Sabina Murray, a writer in residence at a private high school in Massachusetts, won the PEN/Faulkner Award for fiction yesterday. Her book "The Caprices" is a collection of short stories set in the Pacific islands in World War II. She will receive $15,000 and a moment in the literary spotlight.

The slender volume was very well received. "In this sobering book," a reviewer wrote in The Washington Post, Murray "turns the bombed-out and broken setting of World War II into a theater for humankind, where both weakness and grace are writ large."

And a New York Times critic wrote: "At her most effective, Murray writes stories of fierce intensity, stories that are evocative, distinct and haunting."

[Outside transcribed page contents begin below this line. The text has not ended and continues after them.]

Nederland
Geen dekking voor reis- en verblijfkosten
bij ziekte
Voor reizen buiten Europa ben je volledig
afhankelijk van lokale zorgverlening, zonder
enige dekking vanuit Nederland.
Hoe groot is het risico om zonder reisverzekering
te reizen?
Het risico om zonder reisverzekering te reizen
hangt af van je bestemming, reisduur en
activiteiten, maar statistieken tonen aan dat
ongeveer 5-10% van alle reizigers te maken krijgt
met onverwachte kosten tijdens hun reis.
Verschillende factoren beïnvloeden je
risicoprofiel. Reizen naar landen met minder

The judges -- writers Gail Godwin, Valerie Martin and Alexs Pate -- pored over more than 350 works of fiction from 90 publishing houses to find five finalists. The runners-up were Peter Cameron for "The City of Your Final Destination," William Kennedy for "Roscoe," Victor LaValle for "The Ecstatic" and Gilbert Sorrentino for "Little Casino." Each receives $5,000.

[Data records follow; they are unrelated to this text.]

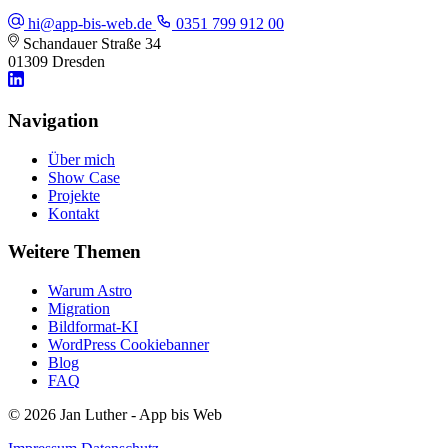
hi@app-bis-web.de
0351 799 912 00
Schandauer Straße 34
01309 Dresden
Navigation
Über mich
Show Case
Projekte
Kontakt
Weitere Themen
Warum Astro
Migration
Bildformat-KI
WordPress Cookiebanner
Blog
FAQ
© 2026 Jan Luther - App bis Web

Reached yesterday at Phillips Academy in Andover -- where she's in the final year of a three-year appointment -- Murray said that the stories welled up from her past. "My mother is Filipino," she explained. "She was a child during the Japanese occupation of Manila. After the war, her father and brother had been put in a camp for civilians. They were never heard from again."

Wondering whatever became of her grandfather, Murray began writing stories, she said, that essentially ask "What is war?" and "Who are the people who suffer in war?"

Of Murray's collection, Pate said: "I think it's a really excellent book. It's intense . . . It remarks on history but I think it also has a lot of relevance today about the lingering effects of war. It's a very powerful statement."

Wife of poet John Hennessy and mother of two children, Murray, 34, will soon be teaching in the MFA program at the University of Massachusetts in Amherst.

She's just finished her second novel, "A Carnivore's Inquiry"; her first was "Slow Burn" from 1990.

The Washington-based PEN/Faulkner Foundation has been handing out literary awards since 1981. Murray and all the authors will be feted at a black-tie ceremony at the Folger Shakespeare Library on May 17.